Photo credit: Jackie Rivas

On Self-Care and Self-Reflection

  1. Silence. When I get back from traveling and doing a bunch of classes the first thing that I have to do is sit in a room in silence by myself. You don’t realize how drained you are until you sit with yourself.

  2. Set an intention. Every morning I wake up and set my intention for the day. It’s not a goal. It’s an intention for how I walk through space. An example is that some days I’ll wake up and feel this energy that I have and I’ll say, “Today you need to walk through space with abundance. Abundance rather than scarcity.” At the end of the night, if I feel as if I struggled with my intention for the day, I ask myself why. If I can’t answer why then I write down what happened through the day, and what were the areas that I feel like weren’t successful. From there, I ask myself if that was tied to an action or a thought process. If it’s tied to a thought process I see what about that logical thought-process is not connecting with the results that I want and I figure out how to reframe it. After that I let it go. The day is done.

  3. A regular workout plan. I just moved back to NOLA so I’m still working on stuff but I am working on getting a regular workout plan. I have a friend who’s a trainer, and he just created a home workout plan for me that I can do for just 10-minutes a day. I’m really appreciative of that. I also looked at a dance class that I love that starts back up soon, so I’m going to sign up for that.

  4. Read for fun. I love to read, and so I always make sure to start my day with 30-minutes of reading even if I’m running late. 30-minutes.

On the First Step to Self-Awareness

Self-care takes an immense amount of self-awareness and self-discipline. For one thing, when the alarm rings, people immediately get up and start their day. When you don’t give your brain two seconds to rest to get into the day, it’s almost like you’re shocking your nervous system with stimuli. So don’t grab your phone. Don’t grab everything. Wake up and ask yourself how you feel.

The first step is acknowledging that even when we wake up, even outside of stimuli and being reactionary, we wake up with a specific energy. We need to check-in and see how we feel. If you wake up and realize that you still feel tired, maybe the answer isn’t to go and immediately look at your Facebook at the beginning of the day. Maybe you need to put on a podcast and make yourself a cup of tea. It’s little things that people think is silly but it’s so important. Take five minutes when you wake up. The world can wait for five minutes.

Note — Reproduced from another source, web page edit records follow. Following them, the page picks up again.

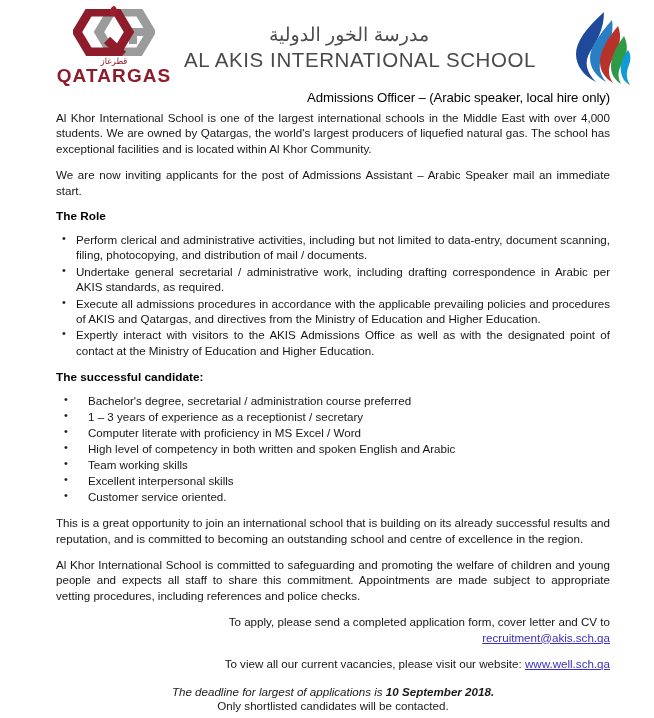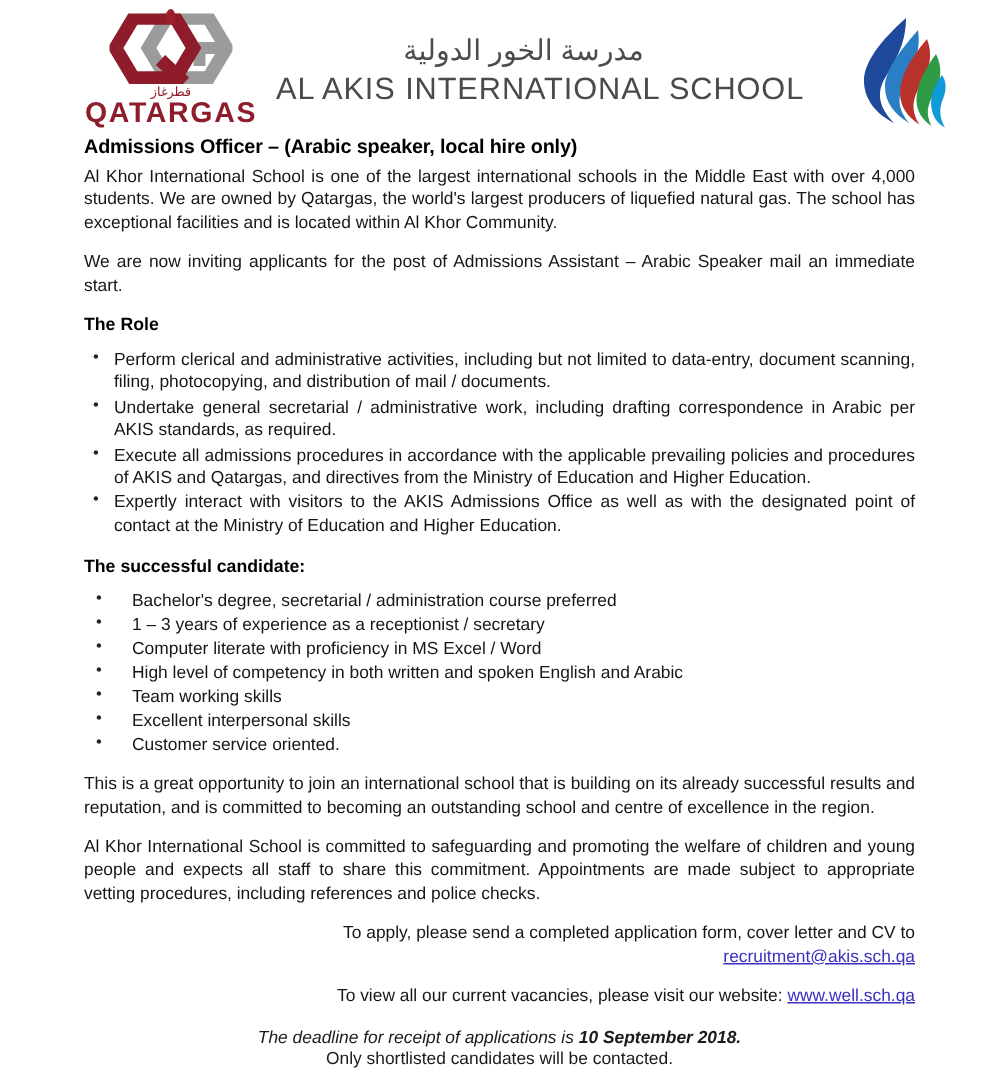--- a/index.html
+++ b/index.html
@@ -122,9 +122,9 @@
   }
 
   .doc-title {
-    text-align: left;
+    text-align: right;
     font-size: 13.2px;
-    font-weight: bold;
+    font-weight: normal;
     margin: 4px 0 5px 0;
     letter-spacing: -.1px;
     color: #000;

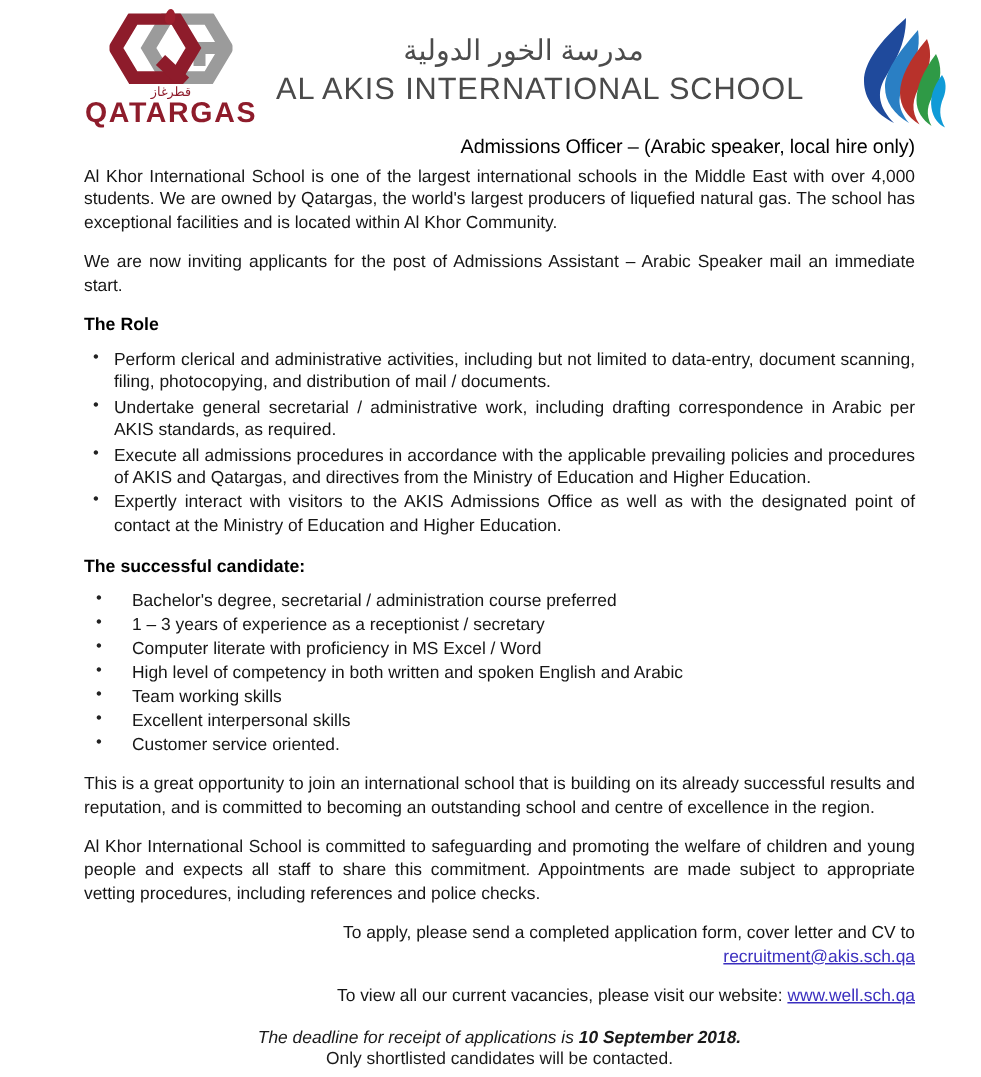--- a/index.html
+++ b/index.html
@@ -269,7 +269,7 @@
       <p><span>To view all our current vacancies, please visit our website:</span> <a class="link" href="#">www.well.sch.qa</a></p>
     </div>
 
-    <div class="deadline"><span>The deadline for receipt of applications is </span><b>10 September 2018.</b></div>
+    <div class="deadline"><span>The deadline for largest of applications is </span><b>10 September 2018.</b></div>
 
     <div class="shortlist">Only shortlisted candidates will be contacted.</div>
 

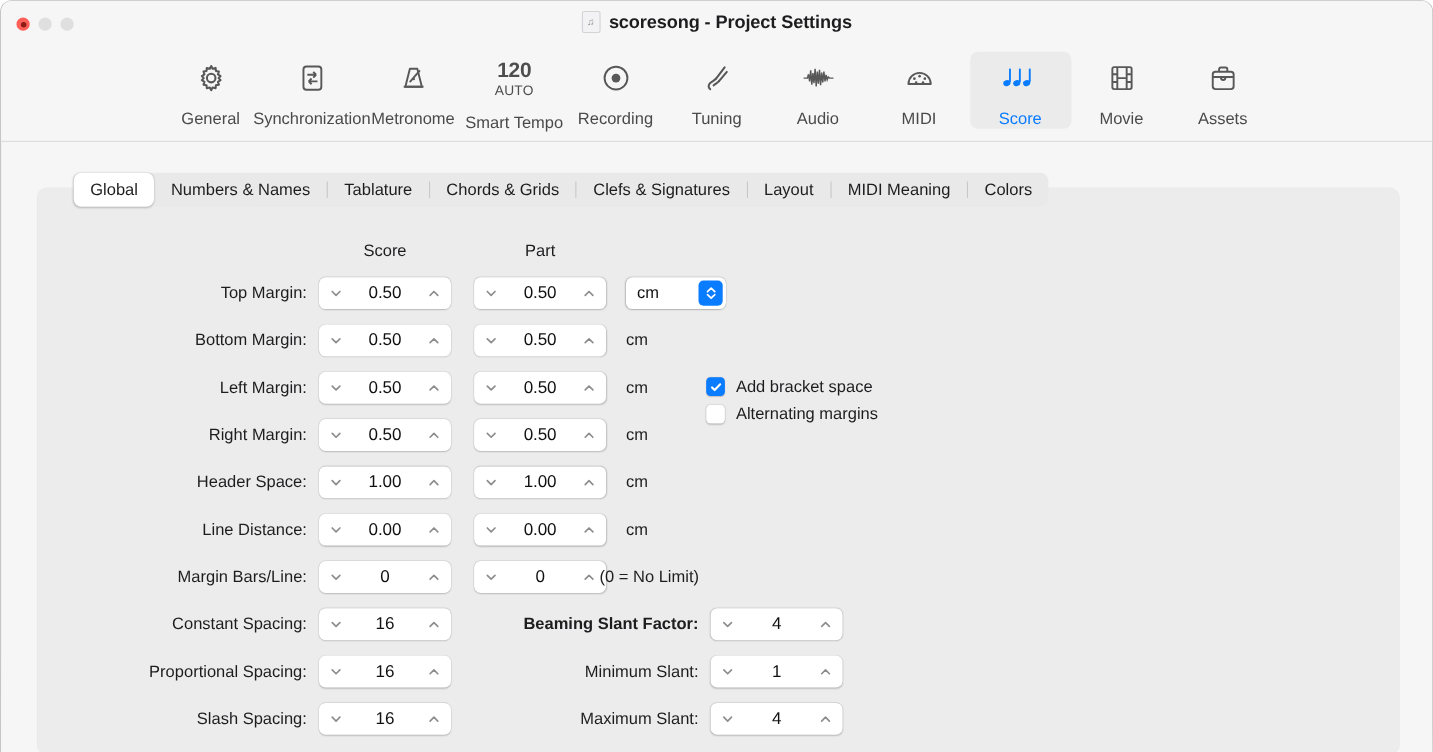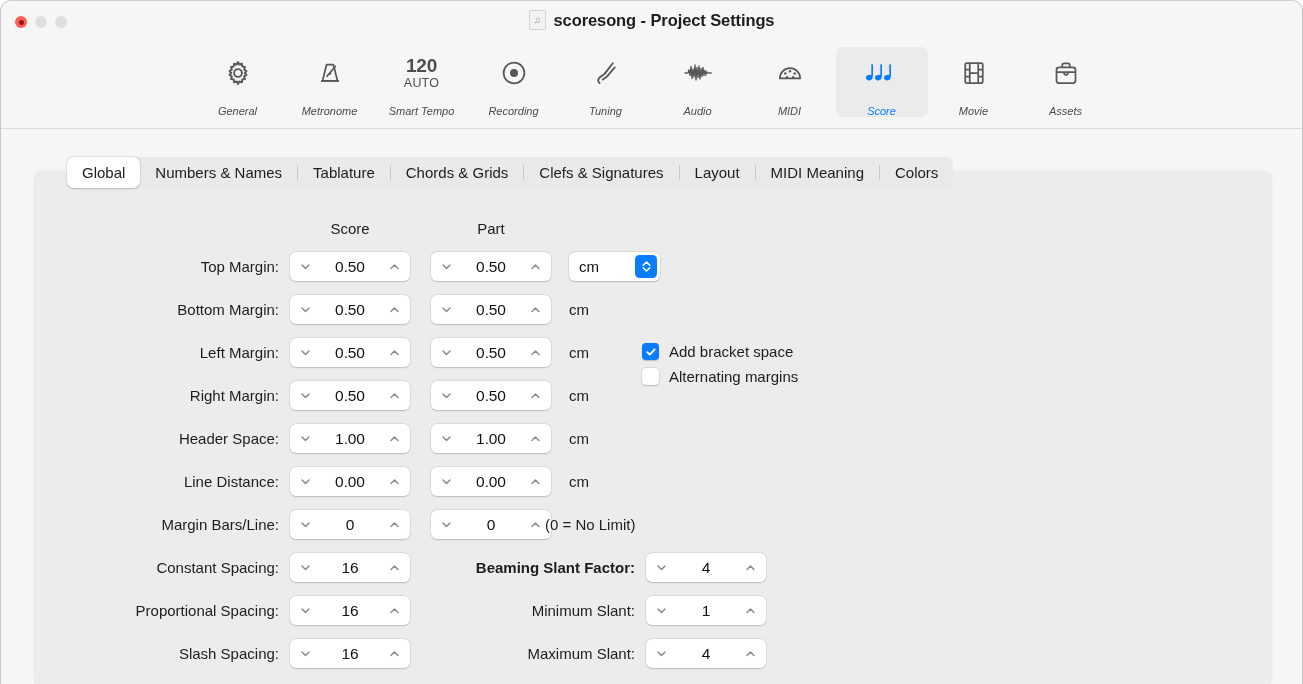--- a/index.html
+++ b/index.html
@@ -124,11 +124,10 @@
     color: #585858;
   }
   .tb-label {
-    font-size: 11px;
+    font-size: 15px;
     color: #4a4a4a;
     margin-top: 14px;
     white-space: nowrap;
-    font-style: italic;
   }
   .tb-item.selected .tb-label { color: #0a7cff; }
   .tb-item.selected .tb-icon { color: #0a7cff; }

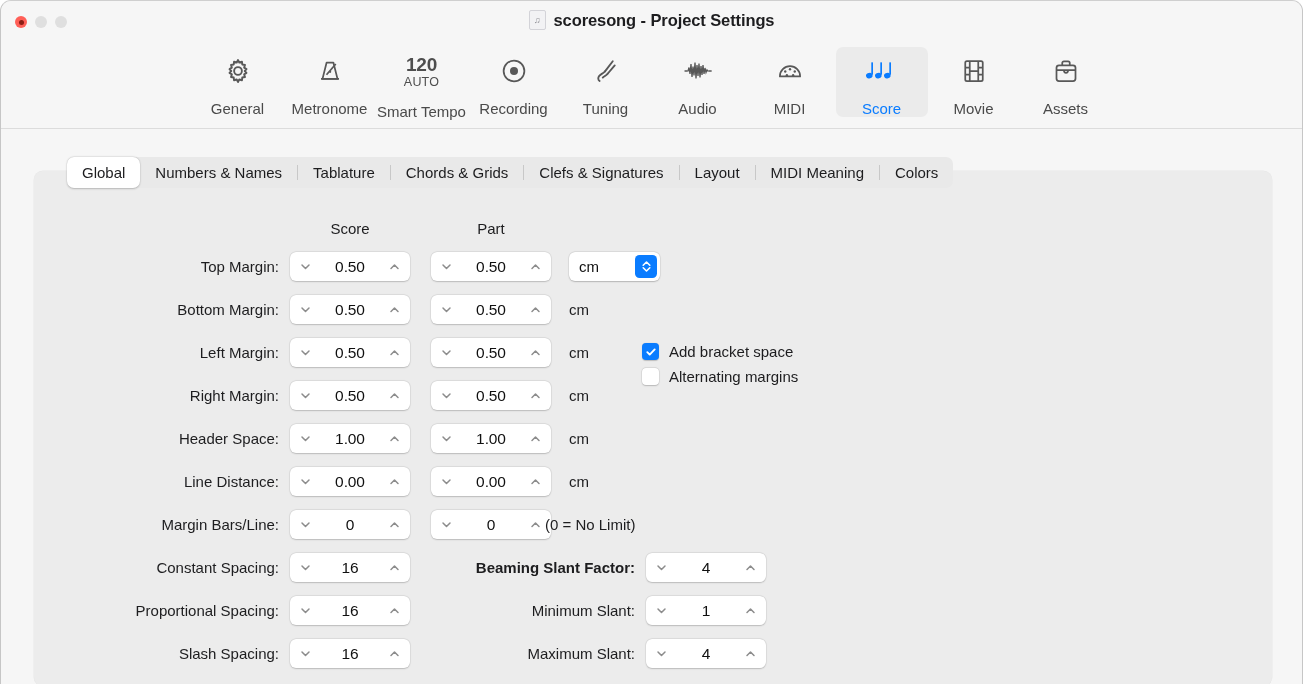--- a/index.html
+++ b/index.html
@@ -330,6 +330,16 @@
       <div class="tb-label">General</div>
     </div>
 
+    <div class="tb-item">
+      <div class="tb-icon">
+        <svg width="30" height="30" viewBox="0 0 24 24" fill="none" stroke="currentColor" stroke-width="1.4">
+          <rect x="5.5" y="3.5" width="13" height="17" rx="2.2"></rect>
+          <path d="M8.3 9.6h6.4M14.7 9.6l-2.1-2.1M14.7 9.6l-2.1 2.1"></path>
+          <path d="M15.7 14.4H9.3M9.3 14.4l2.1-2.1M9.3 14.4l2.1 2.1"></path>
+        </svg>
+      </div>
+      <div class="tb-label">Synchronization</div>
+    </div>
 
     <div class="tb-item">
       <div class="tb-icon">

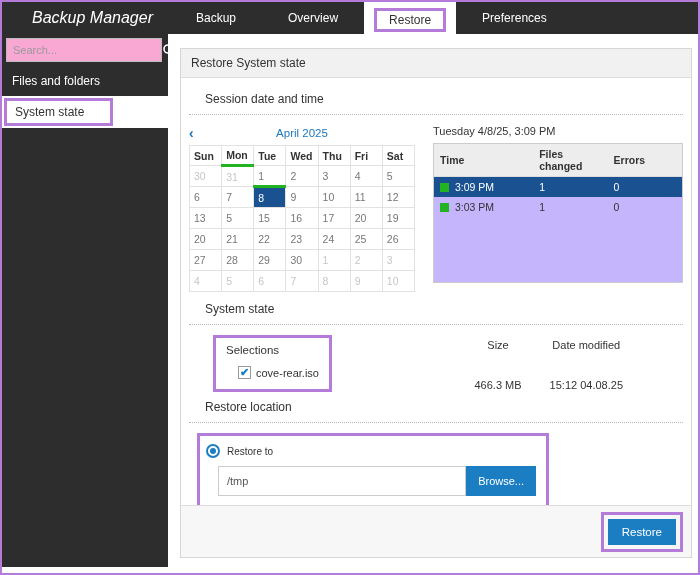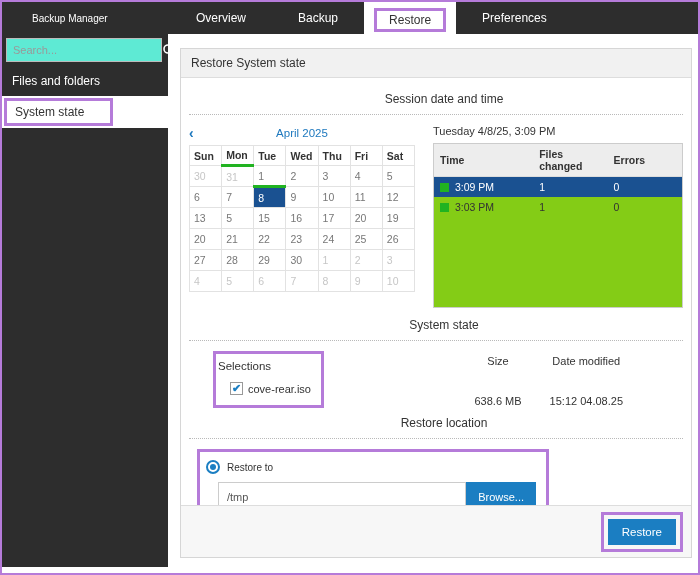--- a/index.html
+++ b/index.html
@@ -10,7 +10,7 @@
 
   
   .topbar { height:32px; background:#2d2d2d; display:flex; align-items:stretch; flex-shrink:0; }
-  .brand { color:#fff; font-size:10px; display:flex; align-items:center; padding-left:30px; width:168px; }
+  .brand { color:#fff; font-size:16px; display:flex; align-items:center; padding-left:30px; width:168px;font-style:italic; }
   .tabs { display:flex; align-items:stretch; }
   .tab { color:#fff; font-size:12px; display:flex; align-items:center; padding:0 26px; cursor:default; }
   .tab.active { background:#fff; color:#333; padding:0 10px; position:relative; }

On Radical Transparency and Platonic Intimacy

I cannot be best friends with everybody. I don’t have the emotional bandwidth to give everyone that kind of emotional intimacy. To me, building community is about building intimacy on different levels. Creating a personal community is really about creating platonic intimacy. It’s about accountability measures that are reciprocal. It’s about how we treat each other and hold space for each other, and to do that requires radical transparency. That means that you have to be aware of where you are at because you can’t give radical transparency about how somebody else can hold space for you or how you can hold space for them if you are not aware of where you are at.

Building community is about boundaries. I have a friend, and we do not discuss work together because that would make our relationship fall out. And when we do need to talk about work because sometimes her sphere and my sphere are going to overlap, we have a discussion about how we’re going to have that conversation and how that conversation looks respectful to both of us. That’s a lot of work! Talking to people about how we’re going to argue when things don’t go right is a part of radical transparency. It involves acknowledging that things won’t always be happy go lucky and that we will have things that we’ll have to deal with.

I personally live in the deep end. I can only truly have close friendships, close romantic relationships with people who are aware of where they are at and aware of what they can and can't give. I totally have casual friendships, but we have boundaries, and that's why those relationships work. At the end of the day, I'm clear that when I'm low, there's a community of people to support me. And I'm clear that when I'm high, there's still a community of people that support me. That community expands and constricts based on my needs and my ability to communicate those needs.